29 Jun 2015

Court told Fonterra knew of dumping risks

8:56 pm on 29 June 2015

A court has heard that Fonterra knew full well the risks of dumping millions of litres of buttermilk waste at Eltham in 2013 and had other options to dispose of it.

Fonterra milk truck.

Fonterra has been charged with discharging odorous compounds in Eltham. Photo: RNZ

The dairy company is being tried in the New Plymouth District Court over the stench caused by discharging three million litres of buttermilk waste and 150,000 litres of milk contaminated with oil waste at the South Taranaki District Council's Eltham wastewater plant in October 2013.

The foul smell plagued the town for months and many residents have complained of its detrimental effects to their health.

The Taranaki Regional Council has laid a representative charge under the Resource Management Act covering the odour during the period 6 March to 16 May last year.

The regional council's director of environmental quality, Gary Bedford, said in evidence that Fonterra was aware that the covered treatment pond at Eltham did not work and had been decommissioned.

Mr Bedford also said the dairy company had a mechanism in its consents, which would have allowed the company to discharge the buttermilk from the outfall at its Whareroa plant at Hawera.

This was designed in part for "superflush" years when production was high and there was an excess of buttermilk waste, he said.

Earlier the court heard evidence from the South Taranaki District Council's operations and projects manager at the time of the incident, Vivian Eyberg.

He described how he was approached by Fonterra which was trying to get rid of a so-called buttermilk "superflush" caused by unusually high milk production in the spring of 2013.
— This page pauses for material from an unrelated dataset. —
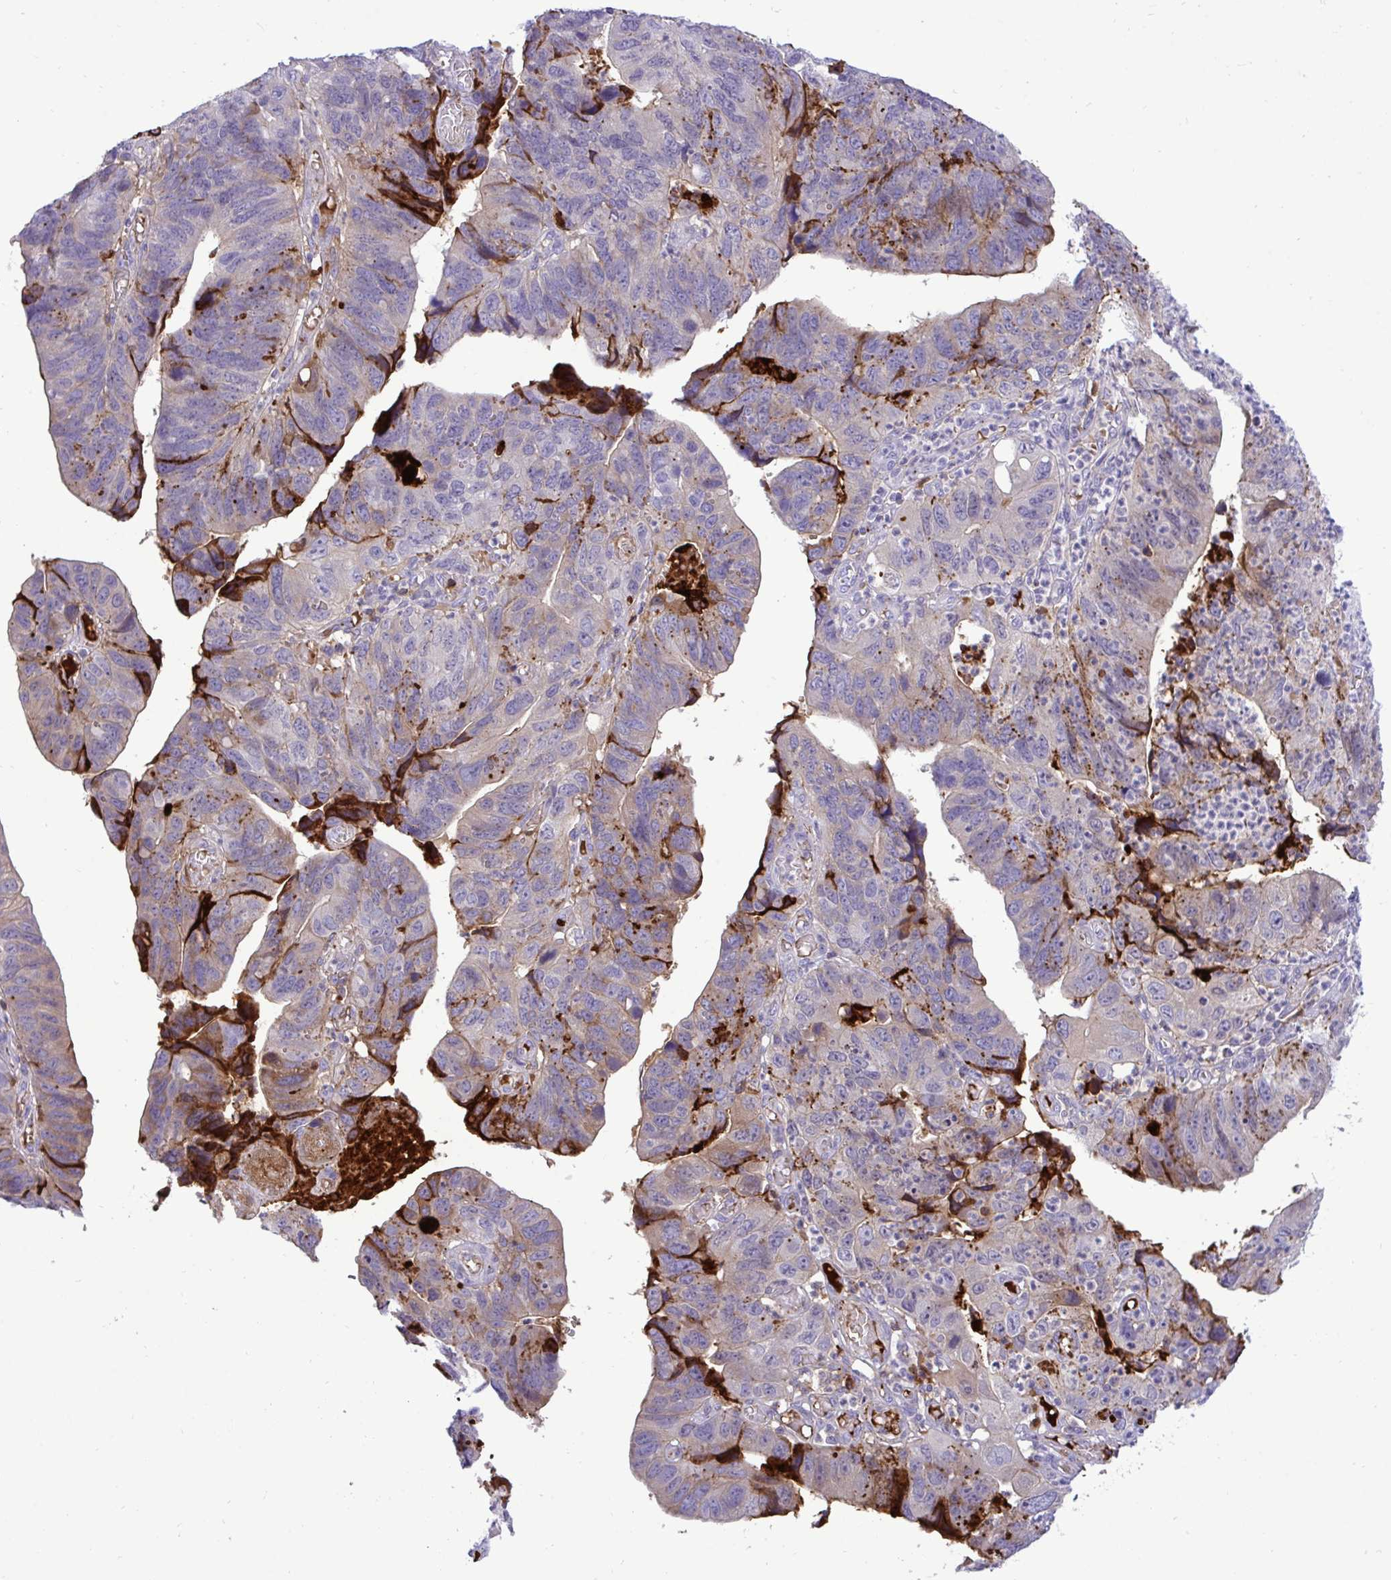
{"staining": {"intensity": "strong", "quantity": "<25%", "location": "cytoplasmic/membranous"}, "tissue": "stomach cancer", "cell_type": "Tumor cells", "image_type": "cancer", "snomed": [{"axis": "morphology", "description": "Adenocarcinoma, NOS"}, {"axis": "topography", "description": "Stomach"}], "caption": "Stomach adenocarcinoma was stained to show a protein in brown. There is medium levels of strong cytoplasmic/membranous staining in about <25% of tumor cells.", "gene": "F2", "patient": {"sex": "male", "age": 59}}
Mr Eyberg said Fonterra told him it was desperate to find a solution for its buttermilk problem and had no other option for disposing it.

He took advice from consultants that led him to believe that the covered treatment pond at the Eltham wastewater plant could cope with the buttermilk and advised the council to accept the waste.

Mr Eyberg said he was simply trying to help Fonterra out of a difficult position.

The regional council's lawyer, Karenza de Silva, said Fonterra was trying to put the all of the blame for the rotting buttermilk stink on the South Taranaki District Council, when it had more expertise in the area.

Ms de Silva said Fonterra was the source and the dumper of the buttermilk and had a responsibility to make sure the district council could deal with the waste.

The South Taranaki District Council has admitted its role in the buttermilk debacle and was fined $115,000 in September last year.

Fonterra is yet to give evidence at the trial but, in the statement of agreed facts, its points of contention were:

  • Fonterra says that the buttermilk "superflush" was unexpected and it had no other options for disposing of it.
  • The dairy company argues that the statutory responsibility for the buttermilk and any stench caused by it lay with the South Taranaki District Council once it had accepted the waste product.

The trial before judge Brian Dwyer is set down for three more days.